_What you should do_. In how many lines of the records does "repay" appear? Answer with one number.

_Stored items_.
——————
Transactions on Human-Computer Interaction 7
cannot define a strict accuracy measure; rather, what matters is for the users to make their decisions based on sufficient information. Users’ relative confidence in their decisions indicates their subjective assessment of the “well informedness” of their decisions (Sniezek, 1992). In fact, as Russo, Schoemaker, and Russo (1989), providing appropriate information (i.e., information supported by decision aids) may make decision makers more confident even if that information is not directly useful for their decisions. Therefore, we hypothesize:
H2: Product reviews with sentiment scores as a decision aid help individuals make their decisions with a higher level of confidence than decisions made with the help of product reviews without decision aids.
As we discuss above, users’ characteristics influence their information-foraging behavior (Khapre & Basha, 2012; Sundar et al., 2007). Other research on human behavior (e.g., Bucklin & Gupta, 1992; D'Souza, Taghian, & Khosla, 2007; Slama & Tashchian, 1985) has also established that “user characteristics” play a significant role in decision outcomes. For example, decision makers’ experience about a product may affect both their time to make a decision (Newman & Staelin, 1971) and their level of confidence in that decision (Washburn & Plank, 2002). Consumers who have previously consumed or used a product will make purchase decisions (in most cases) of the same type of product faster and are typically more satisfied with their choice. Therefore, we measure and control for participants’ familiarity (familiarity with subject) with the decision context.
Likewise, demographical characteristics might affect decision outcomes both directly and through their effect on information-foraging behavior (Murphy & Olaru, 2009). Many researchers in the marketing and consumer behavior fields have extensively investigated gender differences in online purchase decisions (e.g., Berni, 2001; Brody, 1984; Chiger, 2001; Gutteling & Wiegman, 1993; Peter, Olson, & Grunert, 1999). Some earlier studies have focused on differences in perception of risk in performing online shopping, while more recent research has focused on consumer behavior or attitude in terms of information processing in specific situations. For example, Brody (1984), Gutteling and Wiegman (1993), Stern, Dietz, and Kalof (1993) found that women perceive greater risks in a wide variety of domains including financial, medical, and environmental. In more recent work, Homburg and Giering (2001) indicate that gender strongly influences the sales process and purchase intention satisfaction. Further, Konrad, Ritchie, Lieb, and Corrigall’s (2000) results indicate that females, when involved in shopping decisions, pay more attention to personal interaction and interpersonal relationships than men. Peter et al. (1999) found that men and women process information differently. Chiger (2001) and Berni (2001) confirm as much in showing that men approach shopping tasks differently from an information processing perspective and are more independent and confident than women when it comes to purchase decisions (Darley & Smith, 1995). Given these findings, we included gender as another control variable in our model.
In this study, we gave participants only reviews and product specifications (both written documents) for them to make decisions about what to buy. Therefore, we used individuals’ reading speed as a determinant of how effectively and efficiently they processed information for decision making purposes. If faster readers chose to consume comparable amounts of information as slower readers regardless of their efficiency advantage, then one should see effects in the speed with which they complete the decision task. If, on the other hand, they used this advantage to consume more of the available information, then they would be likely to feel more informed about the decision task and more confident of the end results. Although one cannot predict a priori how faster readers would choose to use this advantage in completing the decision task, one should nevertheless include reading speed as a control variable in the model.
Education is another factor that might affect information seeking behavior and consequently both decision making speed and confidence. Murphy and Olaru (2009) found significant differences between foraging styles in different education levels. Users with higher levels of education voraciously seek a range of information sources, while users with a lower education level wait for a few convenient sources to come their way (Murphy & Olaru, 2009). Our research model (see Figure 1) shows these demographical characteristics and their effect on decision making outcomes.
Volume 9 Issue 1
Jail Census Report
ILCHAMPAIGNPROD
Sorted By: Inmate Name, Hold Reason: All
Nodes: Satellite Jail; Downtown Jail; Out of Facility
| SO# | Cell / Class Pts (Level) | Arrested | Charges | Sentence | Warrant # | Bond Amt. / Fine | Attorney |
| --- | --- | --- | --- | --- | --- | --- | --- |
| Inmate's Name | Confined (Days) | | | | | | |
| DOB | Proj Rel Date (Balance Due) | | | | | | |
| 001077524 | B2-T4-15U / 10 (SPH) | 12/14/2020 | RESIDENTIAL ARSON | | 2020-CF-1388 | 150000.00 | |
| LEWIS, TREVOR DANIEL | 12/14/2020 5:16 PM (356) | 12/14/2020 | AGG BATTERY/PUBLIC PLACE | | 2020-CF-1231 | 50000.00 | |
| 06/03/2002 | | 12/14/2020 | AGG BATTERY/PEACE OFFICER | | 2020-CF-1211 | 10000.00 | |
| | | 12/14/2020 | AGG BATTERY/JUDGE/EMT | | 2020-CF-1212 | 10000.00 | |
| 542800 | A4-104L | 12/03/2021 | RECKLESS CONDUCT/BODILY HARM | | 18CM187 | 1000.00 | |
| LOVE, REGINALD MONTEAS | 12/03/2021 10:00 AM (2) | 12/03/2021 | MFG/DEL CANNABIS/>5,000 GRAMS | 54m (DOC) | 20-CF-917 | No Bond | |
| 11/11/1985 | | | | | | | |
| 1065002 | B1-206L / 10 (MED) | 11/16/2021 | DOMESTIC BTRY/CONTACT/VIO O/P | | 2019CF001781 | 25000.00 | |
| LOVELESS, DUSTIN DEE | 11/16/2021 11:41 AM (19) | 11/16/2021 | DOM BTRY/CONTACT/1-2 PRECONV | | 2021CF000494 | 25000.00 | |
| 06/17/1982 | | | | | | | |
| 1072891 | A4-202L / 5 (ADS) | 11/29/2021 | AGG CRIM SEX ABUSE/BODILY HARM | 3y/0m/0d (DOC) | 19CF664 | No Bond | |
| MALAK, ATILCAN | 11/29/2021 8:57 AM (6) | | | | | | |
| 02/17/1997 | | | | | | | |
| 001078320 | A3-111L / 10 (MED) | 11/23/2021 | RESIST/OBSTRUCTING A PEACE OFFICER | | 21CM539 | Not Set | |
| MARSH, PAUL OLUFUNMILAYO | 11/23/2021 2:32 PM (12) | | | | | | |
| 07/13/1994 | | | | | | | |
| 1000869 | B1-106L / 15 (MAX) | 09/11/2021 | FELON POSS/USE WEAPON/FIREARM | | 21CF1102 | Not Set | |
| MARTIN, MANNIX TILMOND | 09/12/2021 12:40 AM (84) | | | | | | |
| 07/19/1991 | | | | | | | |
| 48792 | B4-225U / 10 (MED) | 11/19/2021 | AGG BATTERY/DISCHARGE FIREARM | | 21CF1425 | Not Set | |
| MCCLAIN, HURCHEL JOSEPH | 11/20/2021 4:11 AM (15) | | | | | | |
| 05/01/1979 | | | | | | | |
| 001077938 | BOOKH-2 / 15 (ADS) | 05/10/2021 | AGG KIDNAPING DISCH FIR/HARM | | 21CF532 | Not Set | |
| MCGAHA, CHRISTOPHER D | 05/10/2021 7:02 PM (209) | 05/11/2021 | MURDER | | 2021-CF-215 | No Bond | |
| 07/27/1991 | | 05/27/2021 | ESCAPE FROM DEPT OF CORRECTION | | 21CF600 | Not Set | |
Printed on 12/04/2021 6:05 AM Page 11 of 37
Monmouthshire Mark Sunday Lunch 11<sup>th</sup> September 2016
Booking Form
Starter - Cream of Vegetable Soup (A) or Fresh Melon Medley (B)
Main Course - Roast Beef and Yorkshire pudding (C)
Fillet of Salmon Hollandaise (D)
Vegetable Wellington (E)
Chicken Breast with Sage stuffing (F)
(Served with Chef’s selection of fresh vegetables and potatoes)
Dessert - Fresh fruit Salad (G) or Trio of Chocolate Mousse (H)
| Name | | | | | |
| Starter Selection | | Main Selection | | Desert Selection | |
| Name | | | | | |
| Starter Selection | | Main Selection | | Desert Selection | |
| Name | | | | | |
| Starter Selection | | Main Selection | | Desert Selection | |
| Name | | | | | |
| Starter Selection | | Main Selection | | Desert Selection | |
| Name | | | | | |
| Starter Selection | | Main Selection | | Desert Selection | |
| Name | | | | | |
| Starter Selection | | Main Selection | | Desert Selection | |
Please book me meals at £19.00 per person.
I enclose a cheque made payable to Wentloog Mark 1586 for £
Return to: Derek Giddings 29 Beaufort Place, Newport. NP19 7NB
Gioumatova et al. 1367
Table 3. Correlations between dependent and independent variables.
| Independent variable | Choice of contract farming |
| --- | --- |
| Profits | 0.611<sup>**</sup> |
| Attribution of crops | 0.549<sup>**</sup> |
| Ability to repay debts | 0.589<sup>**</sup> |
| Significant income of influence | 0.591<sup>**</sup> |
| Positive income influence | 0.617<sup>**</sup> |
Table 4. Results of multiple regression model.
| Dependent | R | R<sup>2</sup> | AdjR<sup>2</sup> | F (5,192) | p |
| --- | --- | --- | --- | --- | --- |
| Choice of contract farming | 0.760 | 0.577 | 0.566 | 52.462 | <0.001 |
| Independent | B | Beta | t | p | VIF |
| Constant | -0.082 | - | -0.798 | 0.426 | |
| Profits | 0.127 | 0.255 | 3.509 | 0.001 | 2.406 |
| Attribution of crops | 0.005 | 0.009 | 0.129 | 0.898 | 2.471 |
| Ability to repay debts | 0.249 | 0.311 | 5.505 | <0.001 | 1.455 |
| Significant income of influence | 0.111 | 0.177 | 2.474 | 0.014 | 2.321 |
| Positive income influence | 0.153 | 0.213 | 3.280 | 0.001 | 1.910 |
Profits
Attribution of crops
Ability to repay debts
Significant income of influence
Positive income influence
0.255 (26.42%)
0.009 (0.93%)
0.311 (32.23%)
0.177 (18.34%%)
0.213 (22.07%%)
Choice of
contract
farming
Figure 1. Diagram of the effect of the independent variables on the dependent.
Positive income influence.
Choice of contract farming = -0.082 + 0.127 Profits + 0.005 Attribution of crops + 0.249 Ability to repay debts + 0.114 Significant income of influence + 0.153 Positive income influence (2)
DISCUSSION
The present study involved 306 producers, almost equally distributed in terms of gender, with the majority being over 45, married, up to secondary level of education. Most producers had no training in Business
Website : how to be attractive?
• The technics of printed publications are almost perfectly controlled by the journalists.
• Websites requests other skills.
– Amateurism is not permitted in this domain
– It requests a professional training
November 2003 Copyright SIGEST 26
——————
_Output for this task_. 4